Racisme : lorsque l’actualité rattrape les marques

Uncle Ben’s, Eskimo Pie, Quaker Oats… Outre le fait d’appartenir au secteur de l’alimentaire, ces marques ont un point commun : pendant longtemps, elles n’ont pas semblé poser problème et pourtant, l’actualité, le mouvement #BlackLivesMatter et l’évolution de la société a, à juste titre, fait ressortir le côté raciste de leur nom, logo ou slogan. Ces entreprises ont pris la décision de faire évoluer leur image et de modifier les marques qu’elles exploitent.

Pour faire l’objet d’un enregistrement auprès de l’INPI, une marque doit impérativement remplir une condition de licéité : elle ne doit pas être contraire à l’ordre public et aux bonnes mœurs. De ce fait, un dessin obscène, un insigne nazi, un slogan raciste seront évidemment déclarés irrecevables au moment de leurs examens par les services de l’INPI suite à leurs dépôts.

 

L’appréciation indépendante de la spécialité

En droit des marques, c’est le signe lui-même que l’on prend en considération. Ainsi, la licéité des produits ou services qu’elle couvre n’est pas pertinent pour évaluer la conformité à l’ordre public d’un signe. Lorsque l’on apprécie la conformité à l’ordre public et aux bonnes mœurs du signe, la nature du produit sur lequel la marque est apposée ou du service qu’elle désigne ne rentre pas en compte.

A l’inverse, une marque jugée raciste le demeure quelle que soit la nature des produits ou services qu’elle désigne. La marque d’emballages « Paki » aurait pu échapper à la qualification de « contraire à l’ordre public », au regard des produits qu’elle désigne. En effet, le nom de la marque n’a probablement pas vocation à revendiquer une idée raciste, puisqu’il s’agit d’un dérivé du verbe « To Pack » signifiant « emballer ». Cependant, le terme « Paki » étant également utilisé pour désigner de façon péjorative les pakistanais, l’enregistrement de cette marque aurait contrevenu au principe de respect de l’ordre public et des bonnes mœurs à cause de la référence raciste à laquelle la marque fait échos.

 

L’appréciation en fonction du public pertinent

La conformité à l’ordre public d’une marque et par extension, son caractère raciste, se déterminent par rapport à sa susceptibilité de choquer ou non le public auquel elle sera confrontée. Par « public », on entend évidemment les consommateurs ciblés mais également d’autres personnes qui, sans être concernées par lesdits produits et services, seront confrontées à ce signe de manière incidente dans leur vie quotidienne. A cet égard, la marque « Paki » refusée au Royaume-Uni, où le terme raciste y est très courant, n’aurait sans doute pas provoqué le même malaise dans un pays où cette insulte raciste n’est pas utilisée.

Cela pourrait également expliquer pourquoi des marques comme Uncle Ben’s ou Quaker Oats n’ont pas, au moment de leur enregistrement et durant des années, été considérées comme racistes.

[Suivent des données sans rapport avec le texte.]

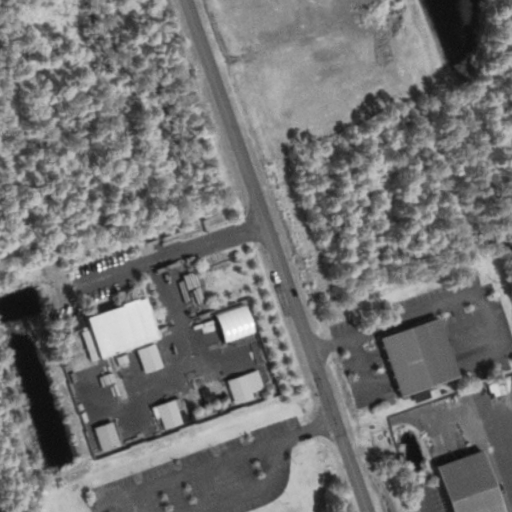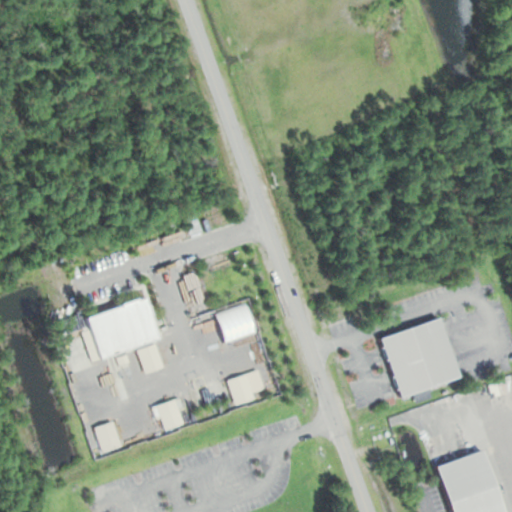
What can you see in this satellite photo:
road: (170, 250)
road: (276, 255)
road: (169, 284)
road: (438, 306)
road: (464, 322)
building: (118, 330)
building: (415, 359)
road: (362, 366)
building: (465, 485)
road: (175, 495)
road: (113, 499)
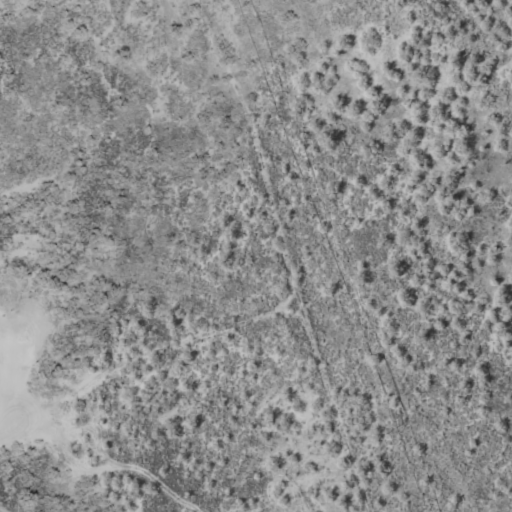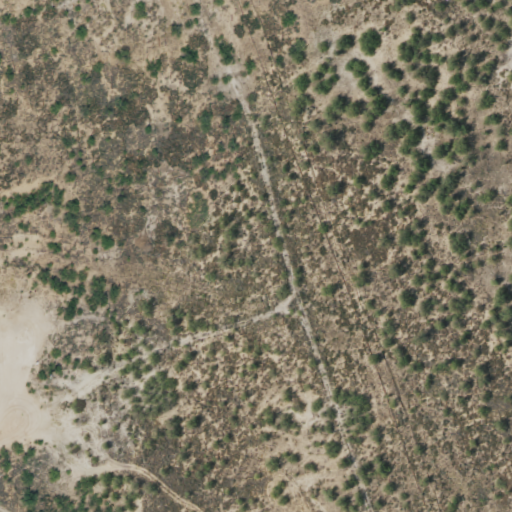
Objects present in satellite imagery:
road: (280, 257)
road: (145, 360)
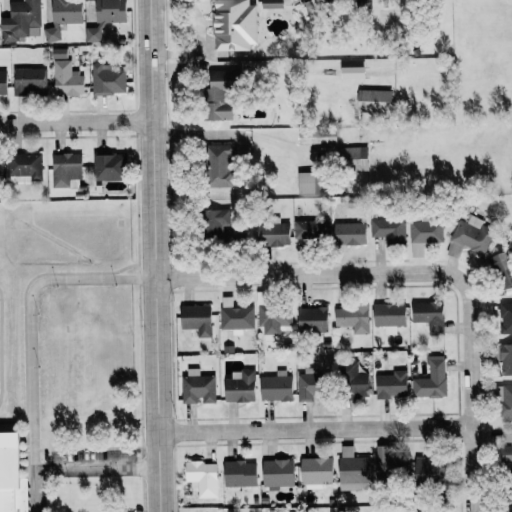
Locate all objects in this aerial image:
building: (272, 3)
building: (110, 10)
building: (63, 16)
building: (21, 20)
building: (234, 24)
road: (199, 27)
building: (93, 34)
building: (353, 72)
building: (28, 77)
building: (67, 78)
building: (108, 79)
building: (3, 82)
building: (218, 96)
building: (373, 100)
road: (75, 126)
road: (233, 135)
building: (317, 135)
building: (353, 158)
building: (218, 165)
building: (24, 166)
building: (110, 166)
building: (0, 168)
building: (66, 168)
building: (293, 181)
building: (306, 182)
building: (215, 220)
building: (311, 229)
building: (388, 229)
building: (350, 233)
building: (424, 233)
building: (273, 234)
building: (473, 234)
road: (157, 255)
building: (503, 270)
road: (266, 274)
building: (430, 315)
building: (235, 316)
building: (389, 316)
building: (353, 317)
building: (506, 317)
building: (197, 319)
building: (274, 319)
building: (313, 319)
road: (468, 347)
building: (506, 359)
road: (31, 378)
building: (431, 379)
building: (352, 381)
building: (392, 385)
building: (277, 386)
building: (309, 386)
building: (198, 387)
building: (241, 387)
building: (504, 400)
road: (316, 431)
building: (506, 445)
building: (386, 462)
building: (429, 468)
building: (354, 470)
building: (10, 472)
building: (316, 472)
building: (10, 473)
building: (240, 473)
building: (278, 473)
building: (203, 478)
building: (509, 484)
road: (34, 491)
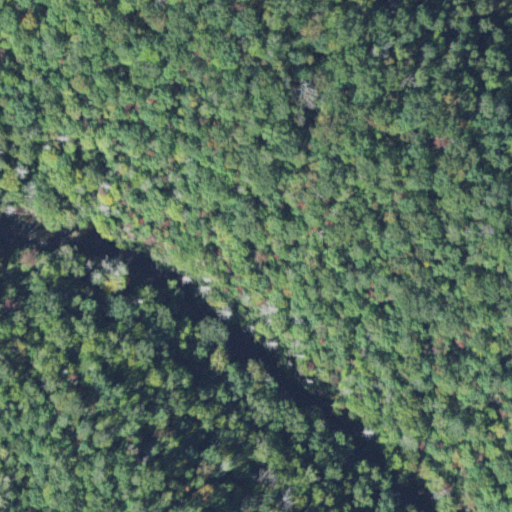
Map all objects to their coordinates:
river: (231, 328)
road: (162, 395)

Destinées à un public majoritairement occidental et distribuées dans des pays où le racisme ordinaire a longtemps été normalisé, le public auquel elles étaient confrontées ne se retrouvait pas « choqué » par leur image.

Cette situation n’est pas sans rappeler l’affaire Banania, marque qui arborait comme slogan « Y’a bon Banania », prononcé par un tirailleur sénégalais. Le slogan, signifiant « C’est bon » dans un français approximatif, perpétrait, selon les associations de lutte contre le racisme telles que le Mouvement contre le racisme et pour l’amitié entre les peuples (MRAP), le stéréotype raciste et dénigrant selon lequel une personne noire n’était pas capable de parler dans un français correct.  Jusque dans les années 70, le slogan était couramment utilisé par la marque. Le 19 mai 2011, la Cour d’appel de Versailles a donné raison au MRAP en rendant une décision dans laquelle elle exigeait que Nutrimaine, société titulaire de la marque Banania, cesse la vente de tout produit portant le slogan.

Les entreprises détenant les marques Uncle Ben’s, Quaker’s Oats et Eskimo pie ont annoncé qu’elles allaient faire disparaître ou modifier leur identité visuelle qui perpétue des stéréotypes raciaux. Du côté du droit des marques, l’appréciation du caractère raciste par les offices se veut de plus en plus minutieuse.